I haven't taken any cycling courses, but the more I ride, the more I find myself riding my bike like you would drive a car. Some things are different, definitely, but I'm very glad I got over that panic I used to feel any time there was a car behind me.

I ride with more confidence now, and I'm much more predictable to cars. I still try not to inconvenience car drivers, but I won't sacrifice my own safety to do so.

The diet thing you mention is interesting, because I was just talking to my girlfriend about that the other night. I weigh about 225, and I have been biking a lot in the past year or so (a lot less during the winter), but I've hardly lost any weight.

Of course, some fat gets converted to muscle, but mostly I need to fix my diet. I'm sure not looking forward to that, and I'm still at the point where I can't resist that rack of ribs, let alone the little stuff.

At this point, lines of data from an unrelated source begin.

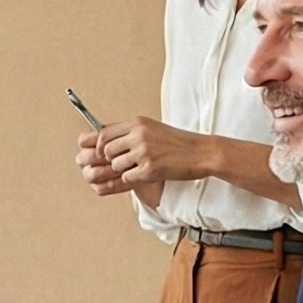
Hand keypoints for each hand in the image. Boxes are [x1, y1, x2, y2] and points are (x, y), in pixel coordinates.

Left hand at [88, 116, 211, 190]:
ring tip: (142, 167)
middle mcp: (138, 135)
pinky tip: (149, 173)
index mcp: (138, 124)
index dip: (99, 147)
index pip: (103, 134)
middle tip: (127, 163)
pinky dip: (134, 179)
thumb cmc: (179, 142)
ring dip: (125, 170)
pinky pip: (127, 178)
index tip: (102, 154)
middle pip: (107, 151)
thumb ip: (131, 131)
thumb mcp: (152, 128)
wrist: (203, 152)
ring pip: (116, 166)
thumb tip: (104, 138)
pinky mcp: (150, 169)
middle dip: (113, 160)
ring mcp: (143, 152)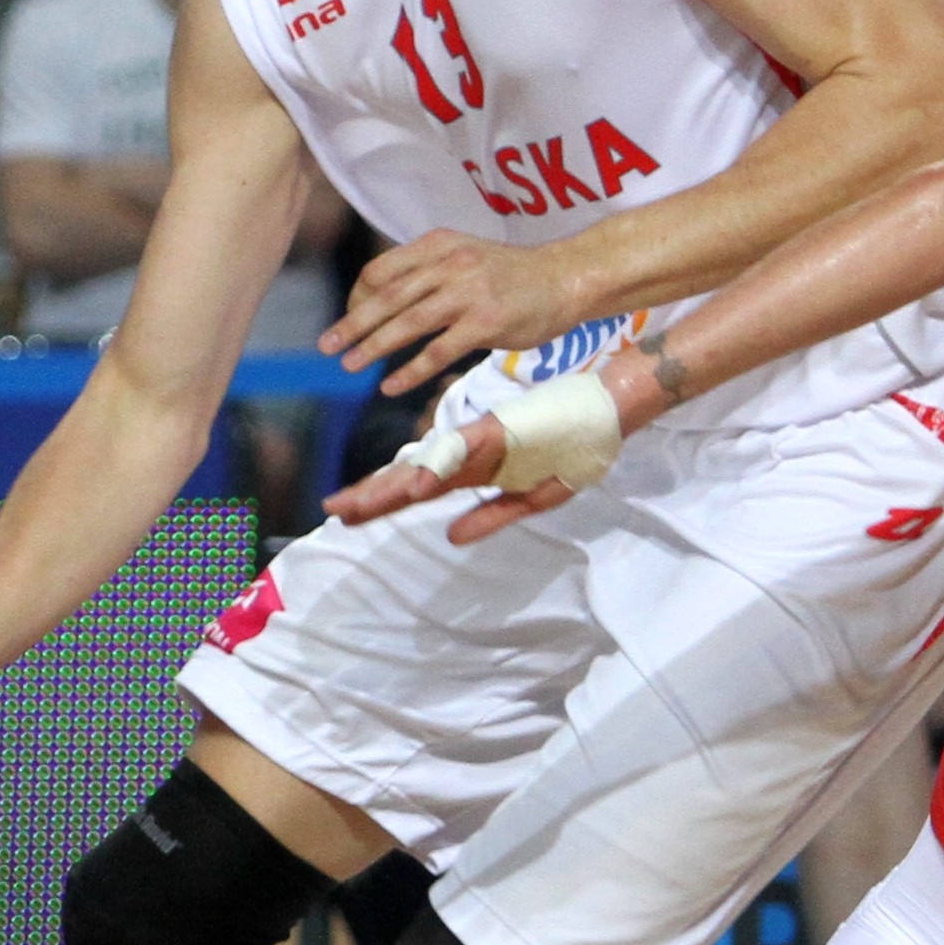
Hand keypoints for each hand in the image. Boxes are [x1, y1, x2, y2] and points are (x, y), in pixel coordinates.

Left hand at [321, 230, 579, 394]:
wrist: (566, 277)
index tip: (350, 320)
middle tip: (326, 346)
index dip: (358, 297)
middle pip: (388, 296)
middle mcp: (449, 264)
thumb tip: (385, 298)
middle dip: (353, 323)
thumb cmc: (512, 274)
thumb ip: (428, 270)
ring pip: (408, 322)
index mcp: (438, 244)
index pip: (382, 270)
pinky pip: (439, 351)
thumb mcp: (465, 255)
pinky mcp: (487, 322)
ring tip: (349, 366)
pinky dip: (410, 370)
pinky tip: (390, 385)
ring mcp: (468, 292)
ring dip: (373, 346)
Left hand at [322, 355, 652, 543]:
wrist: (612, 405)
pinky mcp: (498, 430)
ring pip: (426, 467)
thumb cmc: (576, 444)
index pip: (418, 489)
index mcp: (474, 469)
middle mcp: (469, 454)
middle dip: (371, 496)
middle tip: (332, 510)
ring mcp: (481, 441)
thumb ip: (494, 517)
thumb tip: (452, 538)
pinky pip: (461, 452)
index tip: (344, 514)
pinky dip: (438, 467)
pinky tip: (416, 485)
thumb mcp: (538, 497)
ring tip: (356, 504)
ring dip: (393, 487)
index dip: (381, 501)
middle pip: (411, 479)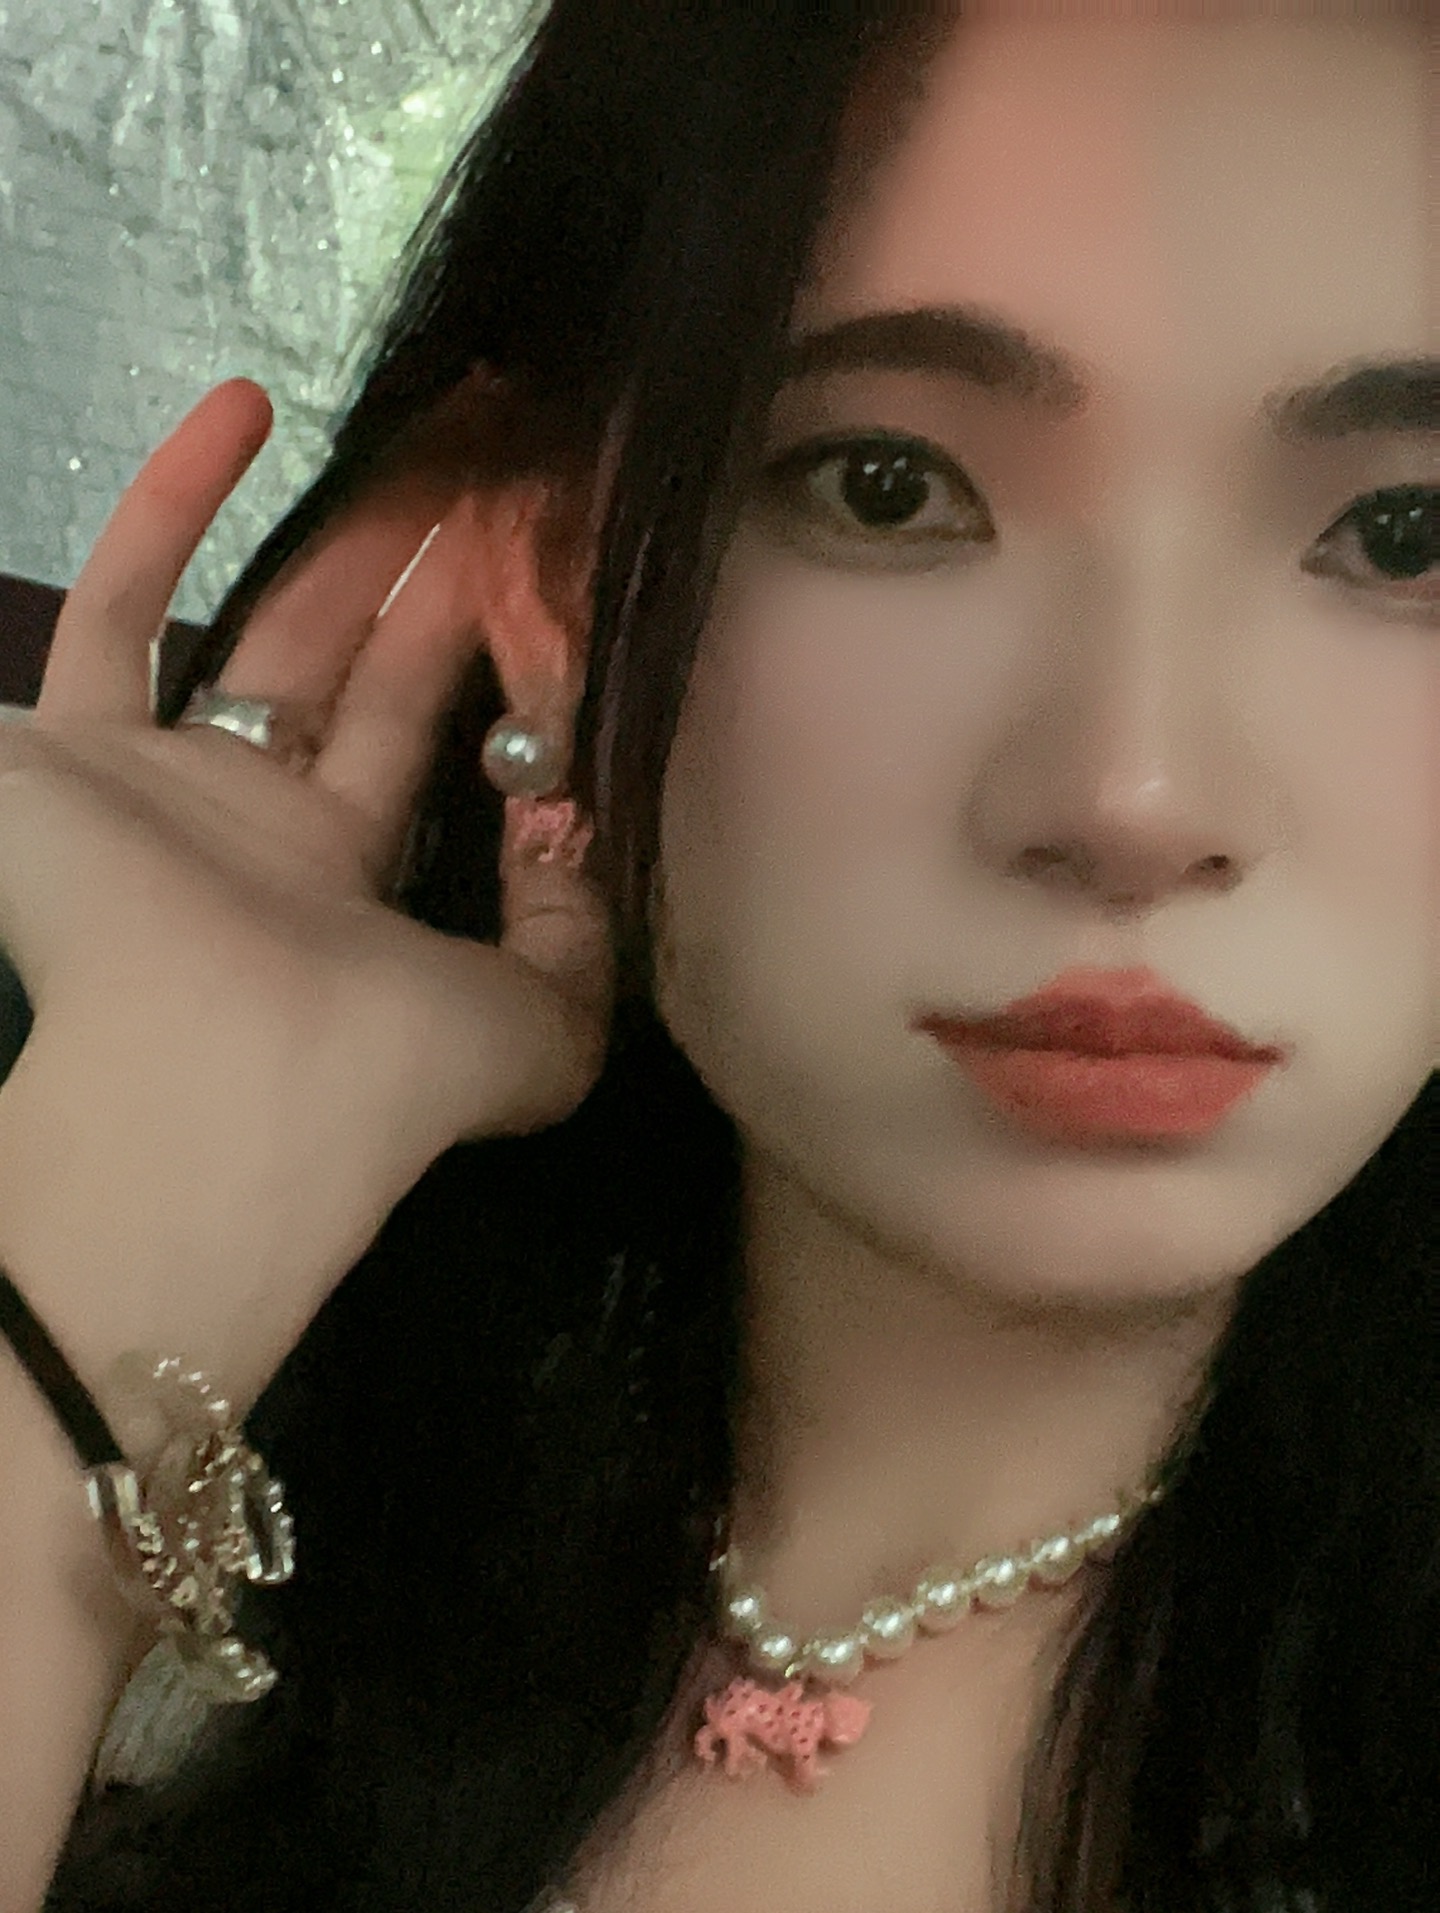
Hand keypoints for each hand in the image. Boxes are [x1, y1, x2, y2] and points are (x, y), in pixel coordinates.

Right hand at [0, 379, 613, 1416]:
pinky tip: (250, 405)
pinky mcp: (69, 752)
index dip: (483, 660)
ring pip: (257, 624)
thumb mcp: (538, 1029)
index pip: (414, 741)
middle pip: (350, 668)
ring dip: (341, 537)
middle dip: (428, 575)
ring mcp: (154, 783)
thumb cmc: (378, 1070)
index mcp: (338, 884)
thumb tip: (581, 824)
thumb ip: (581, 942)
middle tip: (500, 479)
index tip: (549, 574)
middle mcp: (250, 831)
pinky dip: (171, 503)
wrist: (219, 1095)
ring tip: (433, 450)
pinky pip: (116, 608)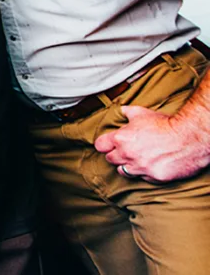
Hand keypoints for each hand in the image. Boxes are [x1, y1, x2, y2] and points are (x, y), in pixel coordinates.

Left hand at [95, 105, 209, 182]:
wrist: (190, 137)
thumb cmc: (166, 124)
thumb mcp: (142, 113)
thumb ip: (127, 112)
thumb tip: (120, 111)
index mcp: (121, 138)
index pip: (100, 146)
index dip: (105, 144)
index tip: (109, 144)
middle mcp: (127, 155)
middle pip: (110, 159)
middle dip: (116, 154)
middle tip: (126, 150)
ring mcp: (140, 168)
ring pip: (123, 171)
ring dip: (127, 165)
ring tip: (137, 159)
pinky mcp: (154, 177)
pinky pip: (142, 178)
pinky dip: (145, 172)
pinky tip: (152, 164)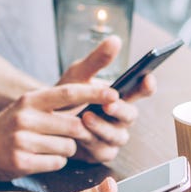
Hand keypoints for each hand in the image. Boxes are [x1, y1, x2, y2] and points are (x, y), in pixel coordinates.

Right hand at [0, 84, 119, 180]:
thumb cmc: (12, 125)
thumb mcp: (30, 106)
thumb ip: (58, 103)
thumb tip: (95, 98)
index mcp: (32, 99)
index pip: (69, 93)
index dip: (94, 94)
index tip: (114, 94)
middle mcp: (25, 117)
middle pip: (74, 125)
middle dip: (81, 132)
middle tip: (73, 134)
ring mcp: (21, 140)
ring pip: (68, 147)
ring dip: (68, 149)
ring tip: (50, 146)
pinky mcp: (20, 162)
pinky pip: (57, 163)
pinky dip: (56, 162)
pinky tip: (42, 158)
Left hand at [58, 36, 155, 163]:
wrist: (43, 120)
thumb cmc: (65, 96)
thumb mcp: (78, 74)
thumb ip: (96, 60)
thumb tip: (115, 40)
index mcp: (119, 96)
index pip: (141, 91)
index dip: (147, 86)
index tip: (147, 78)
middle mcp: (119, 117)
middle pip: (131, 116)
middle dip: (121, 110)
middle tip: (109, 103)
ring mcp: (112, 136)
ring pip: (118, 136)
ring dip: (103, 127)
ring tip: (86, 117)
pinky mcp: (100, 152)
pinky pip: (103, 150)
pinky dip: (92, 142)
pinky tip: (79, 135)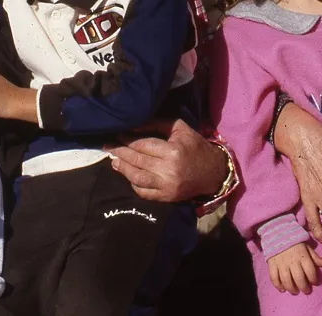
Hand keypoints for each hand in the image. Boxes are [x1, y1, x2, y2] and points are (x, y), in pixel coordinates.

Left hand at [108, 119, 227, 201]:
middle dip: (120, 152)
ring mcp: (166, 186)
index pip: (143, 145)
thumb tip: (133, 126)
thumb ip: (157, 124)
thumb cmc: (195, 146)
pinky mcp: (166, 197)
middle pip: (137, 160)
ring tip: (114, 161)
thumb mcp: (180, 129)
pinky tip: (127, 175)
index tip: (117, 134)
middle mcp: (168, 170)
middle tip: (108, 146)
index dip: (127, 139)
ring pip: (137, 178)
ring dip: (123, 169)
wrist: (213, 172)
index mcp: (172, 151)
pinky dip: (133, 184)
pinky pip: (144, 192)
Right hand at [267, 242, 321, 294]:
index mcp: (302, 256)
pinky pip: (274, 278)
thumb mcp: (307, 247)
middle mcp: (292, 261)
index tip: (314, 282)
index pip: (310, 272)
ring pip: (286, 281)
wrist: (277, 233)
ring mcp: (281, 263)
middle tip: (306, 290)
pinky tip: (282, 289)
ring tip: (295, 291)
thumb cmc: (295, 242)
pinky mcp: (272, 264)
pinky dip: (278, 285)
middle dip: (304, 287)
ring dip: (292, 289)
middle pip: (299, 279)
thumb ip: (315, 257)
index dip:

But I also try to do small things -- water, tea, or diet soda instead of the regular stuff as much as possible ... baked chips in my lunch ... yogurt instead of a more fattening dessert as much as possible. Oh, and one of my big weaknesses is coffee. Now I'm drinking plain black coffee most of the time instead of the horrible for you (but delicious) fancy-pants drinks. But I'm going to have to make some bigger changes to actually lose some weight.

I guess what I'm saying, in short, is "ditto."